Mientras Javier trabajaba, Lucía torturaba a Rosita: la insultaba, la encerraba, a veces le daba comida de gatos. La encontraba llorando, aterrorizada. Un día, Lucía le pegó. Rosita, despavorida, se hizo pis encima.
«¡No solo estás loca, sino que también te orinas! ¡Fuera de mi casa!»
Le tiró sus cosas en una bolsa y la echó a la calle.
«¿Dónde está Rosita?» preguntó Javier esa noche, acomodándose en la cama.
«¡Se fue!» gritó Lucía. «Se orinó y luego se encerró en su cuarto. Cuando abrí, salió corriendo con su bolso. ¡No voy a perseguir a una demente!»
Javier guardó silencio. Luego dijo: «Bueno, si se fue» y encendió la televisión. «Por cierto, ya tengo inquilinos.»
La noche se le hizo eterna. Pensó en Rosita. ¿Dónde estaría? Era como un niño, indefensa. Al amanecer, se durmió, soñando con su madre:
«Te lo pedí, hijo» le dijo desde el ataúd, señalándolo con el dedo.

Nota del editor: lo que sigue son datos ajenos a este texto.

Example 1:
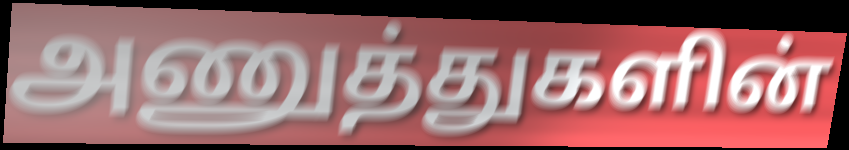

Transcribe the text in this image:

அணுத்துகளின்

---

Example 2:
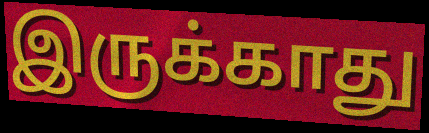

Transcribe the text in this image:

இருக்காது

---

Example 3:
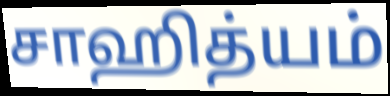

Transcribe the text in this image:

சாஹித்யம்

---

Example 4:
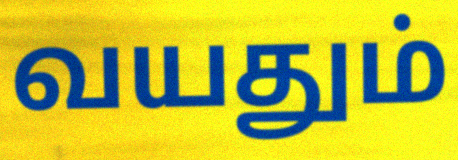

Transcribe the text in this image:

வயதும்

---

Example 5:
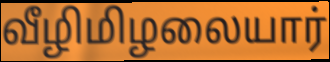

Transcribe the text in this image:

வீழிமிழலையார்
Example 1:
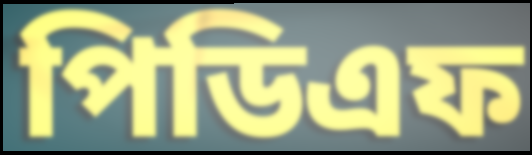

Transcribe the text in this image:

পিডিএফ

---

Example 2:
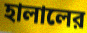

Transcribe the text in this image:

হালালের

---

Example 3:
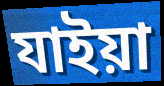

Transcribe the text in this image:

যাইয়া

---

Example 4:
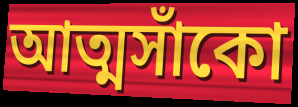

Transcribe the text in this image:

আত্মসাঁকো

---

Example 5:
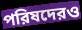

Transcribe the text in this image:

পরিষদেরও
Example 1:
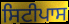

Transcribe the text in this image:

ਸਿਟੀਪਾਸ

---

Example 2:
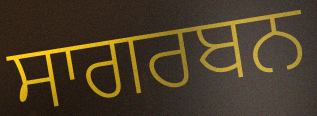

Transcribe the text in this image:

ਸਾਗਰਬਨ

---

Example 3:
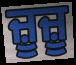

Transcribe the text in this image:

ਜ਼ੂਜ਼ੂ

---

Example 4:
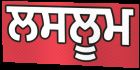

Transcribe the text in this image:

ਲਸਲੂਮ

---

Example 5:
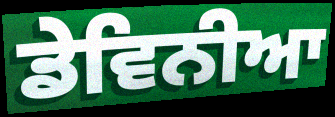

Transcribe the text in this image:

ਡੇਵਿਨੀਆ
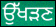
ਉੱਖੜਣ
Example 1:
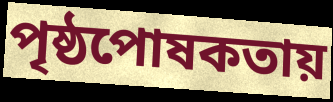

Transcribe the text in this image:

পৃষ্ঠপোষকতায়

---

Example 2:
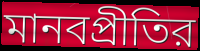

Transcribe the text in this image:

মানবপ্রীতির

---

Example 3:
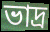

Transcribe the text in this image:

ভাদ্র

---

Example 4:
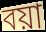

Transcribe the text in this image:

বয়া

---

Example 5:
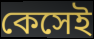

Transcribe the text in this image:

কেসেই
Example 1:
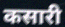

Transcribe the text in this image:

कसारी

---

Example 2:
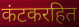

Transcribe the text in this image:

कंटकरहित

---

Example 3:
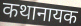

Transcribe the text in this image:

कथानायक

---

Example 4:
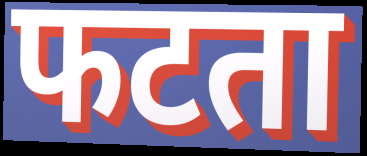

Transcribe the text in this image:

फटता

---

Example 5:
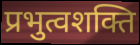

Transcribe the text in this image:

प्रभुत्वशक्ति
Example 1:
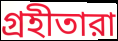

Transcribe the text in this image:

গ্রহীতারা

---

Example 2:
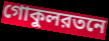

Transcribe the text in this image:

গোকুলরতনে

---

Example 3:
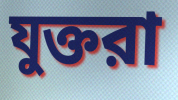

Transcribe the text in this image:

যুক্তরা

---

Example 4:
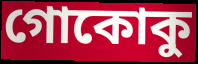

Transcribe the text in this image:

গোকোকু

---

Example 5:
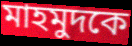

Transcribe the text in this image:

মাহমুদকে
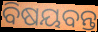
ବିଷୟବନ୍ତ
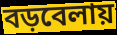
বড়বেলায়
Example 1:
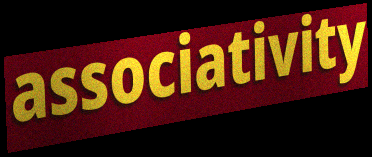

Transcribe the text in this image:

associativity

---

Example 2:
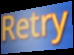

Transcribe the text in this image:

Retry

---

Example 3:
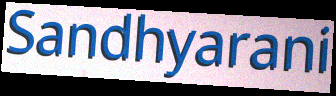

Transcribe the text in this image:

Sandhyarani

El sueño lo persiguió semanas después. No pudo más. A los dos meses, llamó a su madrina, Carmen:
«Qué, Javier, ¿te remuerde la conciencia?» contestó ella, fría. «Menos mal que fui a ver a tu madre. Encontré a Rosita asustada, me la llevé. Yo me encargo. No quiero su piso. ¡Vive con tu vergüenza!»
«Madrina» murmuró él, colgando. Se sintió aliviado: Rosita estaba a salvo.
Pero ella murió dos meses después, con la misma enfermedad que su madre. Javier no fue al funeral tenía «asuntos urgentes».
Pasaron diez años. Ahora Javier yacía enfermo, atormentado por el dolor y el remordimiento. Lucía vivía con otro hombre. Sus hijos apenas lo visitaban, refunfuñando: «Hueles a enfermedad»
Un día, Lucía entró con papeles:
«Firma, hay que arreglar lo de la empresa.»
Él firmó. Más tarde entendió: era la donación de la casa. Luego de la empresa. Demasiado tarde. Recordó a su madre y a Rosita. Las lágrimas rodaron por sus mejillas.
«Perdónenme» susurró en la soledad que lo devoraba.